Students, start your engines

Row of Corvettes as you enter the car show. Credit: Nik Lamas-Richie

Migrating black crows swarmed the skies, gawking, while a vivid sunset led to motor city just beyond the unbuilt football stadium. An unusually warm afternoon in late October, as the Saddleback College car show made its debut at Lot 1.

Tunes of the Beach Boys serenade in the background while a line of American-made Corvettes glisten as you enter the event. On display, front and center: a beautiful red 2015 V-8 Chevy Corvette Stingray owned by Mission Viejo resident Henry Lewis.

2015 Chevrolet Corvette super-charged Stringray.
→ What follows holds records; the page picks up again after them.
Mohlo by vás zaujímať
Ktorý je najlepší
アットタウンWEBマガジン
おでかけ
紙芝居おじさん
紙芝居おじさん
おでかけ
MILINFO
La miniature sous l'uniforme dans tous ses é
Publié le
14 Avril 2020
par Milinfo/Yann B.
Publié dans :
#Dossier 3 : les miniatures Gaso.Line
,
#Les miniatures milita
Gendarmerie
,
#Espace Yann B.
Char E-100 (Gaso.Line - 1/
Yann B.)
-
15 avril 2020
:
Credit: Nik Lamas-Richie

Lewis decided to modify his Corvette, adding an AFE intake system and an internal chip called “the Demon” to the engine.
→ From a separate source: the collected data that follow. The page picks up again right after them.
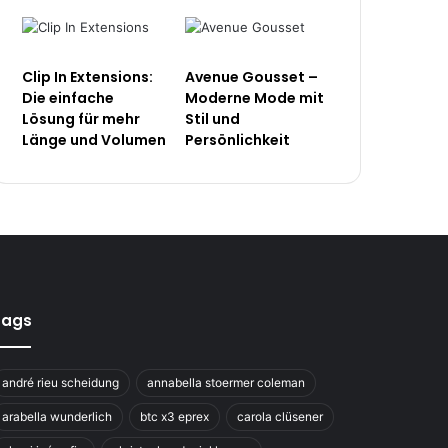
Clip In Extensions:
Avenue Gousset –
Die einfache
Moderne Mode mit
Lösung für mehr
Stil und
Länge und Volumen
Persönlichkeit
Tags
andré rieu scheidung
annabella stoermer coleman
arabella wunderlich
btc x3 eprex
carola clüsener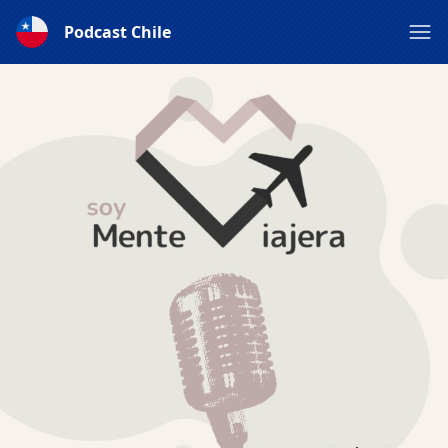
Podcast Chile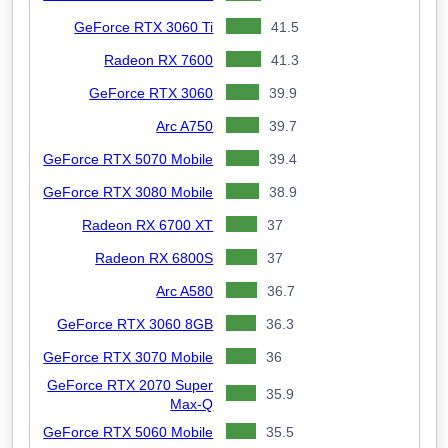
GeForce RTX 3060 Ti
41.5
Radeon RX 7600
41.3
GeForce RTX 3060
39.9
Arc A750
39.7
GeForce RTX 5070 Mobile
39.4
GeForce RTX 3080 Mobile
38.9
Radeon RX 6700 XT
37
Radeon RX 6800S
37
Arc A580
36.7
GeForce RTX 3060 8GB
36.3
GeForce RTX 3070 Mobile
36
GeForce RTX 2070 Super
35.9
Max-Q
GeForce RTX 5060 Mobile
35.5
“Factory is at 460 [horsepower]; I’m at 550 right now,” he said. “The lights on the side are aftermarket, and the fastest I’ve gone with this car is 162 miles per hour on I-8.”

Under the hood of the Corvette Stingray. Credit: Nik Lamas-Richie

On the left side of the Saddleback car show is the M2 Automotive Technology building, which was opened for other unique vehicles. The car that got all the looks was a Mustang GT Fastback built in 1966 and owned by Hot Rods Unlimited club member Alan Beezley.

1966 Mustang GT Fastback. Credit: Nik Lamas-Richie

With a stunning cherry-red leather interior, this ride is a head-turner inside and out, perfect for cruising up and down the Pacific Coast Highway.

Interior of the 1966 Mustang GT Fastback. Credit: Nik Lamas-Richie

The only Italian car to make it to the show was an all-black 2000 Ferrari 360 Modena Spider, a beautiful car now reasonably priced at $75,000. For Ferrari standards, that’s cheap. But buyer beware, this 400 horsepower pony only gets 10 miles to the gallon, so be ready to invest.

Black 2000 Ferrari 360 Modena Spider. Credit: Nik Lamas-Richie

The bright beauty who stole the show, the 66 Charger in Incredible Hulk green. Built in 1966, the Charger 440 owned by Steve Popely of Yorba Linda, was named “Big Green Machine.” This legendary vehicle is one of 300,000 made and has only 61,000 miles on the odometer.

1966 Charger 440. Credit: Nik Lamas-Richie

“The Big Green Machine raced at Orange County Speedway from 1970 to 1980,” Popely said. “In 1991 the vehicle was placed in retirement and stored in a garage,” said Popely. “This car was in the very first year of production for the Charger.”

1966 Charger 440. Credit: Nik Lamas-Richie

The Saddleback car show didn’t disappoint. The minimal turnout made for a very intimate feel. The food trucks kept everyone fed, and the DJ made sure to play music from the days of old. The nostalgia felt very modern as patrons could easily access vehicles and ask questions with car owners. The roar of American made engines won the day.